За ним я помещал Святую землю и Мертвое море. А если углубиться еще дальше, то, пожалуй, увидишь и бога, облаченного в лазоревое одеяние с развевающейся по ветру белоснежной бородой, и Христа, грядущего по волнам, и, может быть, избранника моего сердца Иосифа, — ведь он мог еще быть жив, ибо в ту пору, когда братья продали его в рабство, Иосиф был еще очень молод.
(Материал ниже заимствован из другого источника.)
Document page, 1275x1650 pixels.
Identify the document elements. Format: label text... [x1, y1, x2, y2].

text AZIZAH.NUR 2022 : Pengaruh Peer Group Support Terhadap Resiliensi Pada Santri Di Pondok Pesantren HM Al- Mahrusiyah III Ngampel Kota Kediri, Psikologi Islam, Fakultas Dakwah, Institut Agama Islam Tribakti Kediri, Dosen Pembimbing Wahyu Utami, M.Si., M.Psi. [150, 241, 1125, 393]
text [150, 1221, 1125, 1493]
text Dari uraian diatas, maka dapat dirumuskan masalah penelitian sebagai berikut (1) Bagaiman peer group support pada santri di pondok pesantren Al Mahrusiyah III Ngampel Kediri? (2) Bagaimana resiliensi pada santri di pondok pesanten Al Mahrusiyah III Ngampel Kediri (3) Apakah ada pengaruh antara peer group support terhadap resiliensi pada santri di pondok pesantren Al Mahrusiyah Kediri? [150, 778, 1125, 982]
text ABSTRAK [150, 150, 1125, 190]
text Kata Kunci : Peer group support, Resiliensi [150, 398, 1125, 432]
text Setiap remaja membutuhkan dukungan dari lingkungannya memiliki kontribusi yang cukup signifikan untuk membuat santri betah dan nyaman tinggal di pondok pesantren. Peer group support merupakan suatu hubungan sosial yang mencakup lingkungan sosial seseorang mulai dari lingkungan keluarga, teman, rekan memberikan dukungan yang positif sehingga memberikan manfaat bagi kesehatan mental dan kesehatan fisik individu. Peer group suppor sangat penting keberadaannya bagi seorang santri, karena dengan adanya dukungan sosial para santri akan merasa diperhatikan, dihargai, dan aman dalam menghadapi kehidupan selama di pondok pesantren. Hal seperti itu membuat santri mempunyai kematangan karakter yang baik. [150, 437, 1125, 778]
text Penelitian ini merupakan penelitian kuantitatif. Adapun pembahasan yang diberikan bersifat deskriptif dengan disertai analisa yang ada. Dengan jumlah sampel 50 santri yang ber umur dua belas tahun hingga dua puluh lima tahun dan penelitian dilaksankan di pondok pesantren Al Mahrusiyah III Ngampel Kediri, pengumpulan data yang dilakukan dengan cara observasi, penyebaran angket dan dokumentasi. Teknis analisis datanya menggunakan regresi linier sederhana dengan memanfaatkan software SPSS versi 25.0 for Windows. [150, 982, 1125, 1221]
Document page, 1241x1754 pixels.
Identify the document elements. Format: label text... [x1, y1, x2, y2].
Во всех этих мыслях меня укрепляло то соображение, что ведь Ботанический сад не что иное, как земной рай, — правда, он несколько утратил свою первоначальную свежесть, но не так уж сильно изменился. В этом я был убежден тверже, чем во всем прочем, у меня имелись на это свои доказательства. В моей старой библии был изображен земной рай, и матушка говорила мне: «Земной рай — это прелестный сад с великолепными деревьями и всеми животными». Итак, несомненно Ботанический сад и есть тот самый земной рай, который изображен в моей библии и о котором говорила мне матушка; правда, животные жили там за загородками и в клетках, но вызвано это было прогрессом искусства и утратой первородной невинности. Вместо ангела с огненным мечом, когда-то стоявшего на страже, теперь у входа стоял солдат в красных шароварах.
Мне лестно было воображать, что я сделал важное открытие. Я хранил его про себя. Я не поверял его даже отцу, которого, однако, непрестанно расспрашивал о происхождении, причинах и конце всех явлений, как видимых, так и невидимых, но о тождестве земного рая с Ботаническим садом я молчал.
Молчать меня заставляло множество причин. Во-первых, в пятилетнем возрасте трудно бывает объяснить взрослым некоторые вещи. В этом виноваты сами взрослые, — они очень плохо понимают объяснения маленьких детей. Во-вторых, я был доволен, что истина известна лишь мне одному. Это давало мне преимущество над всеми. Я предчувствовал, что стоит мне только обмолвиться, как надо мной начнут подшучивать, будут меня высмеивать и моя великолепная идея пострадает, что сильно огорчило бы меня. Признаться, я инстинктивно чувствовал шаткость этой идеи. Может быть, в глубине души я и сам смутно чувствовал, что гипотеза моя слишком смелая, дерзкая, ошибочная, греховная. Все это было очень сложно. Но трудно даже представить себе, какие сложные мысли гнездятся в голове пятилетнего ребенка. Прогулки в Ботаническом саду — вот последнее воспоминание, которое удержалось в моей памяти о няне Нанетте, — она была так стара, когда я был так мал, и так мала ростом, когда я был совсем крошечным. Мне не было еще шести лет, когда она, к великому сожалению моих родителей и меня самого, покинула нас. Она покинула нас не потому, что умерла, а не знаю почему — куда-то уехала, не знаю куда! Она исчезла из моей жизни; так по деревенскому поверью добрые феи, приняв образ ласковой старушки, беседуют с людьми в вдруг исчезают, испаряются в воздухе.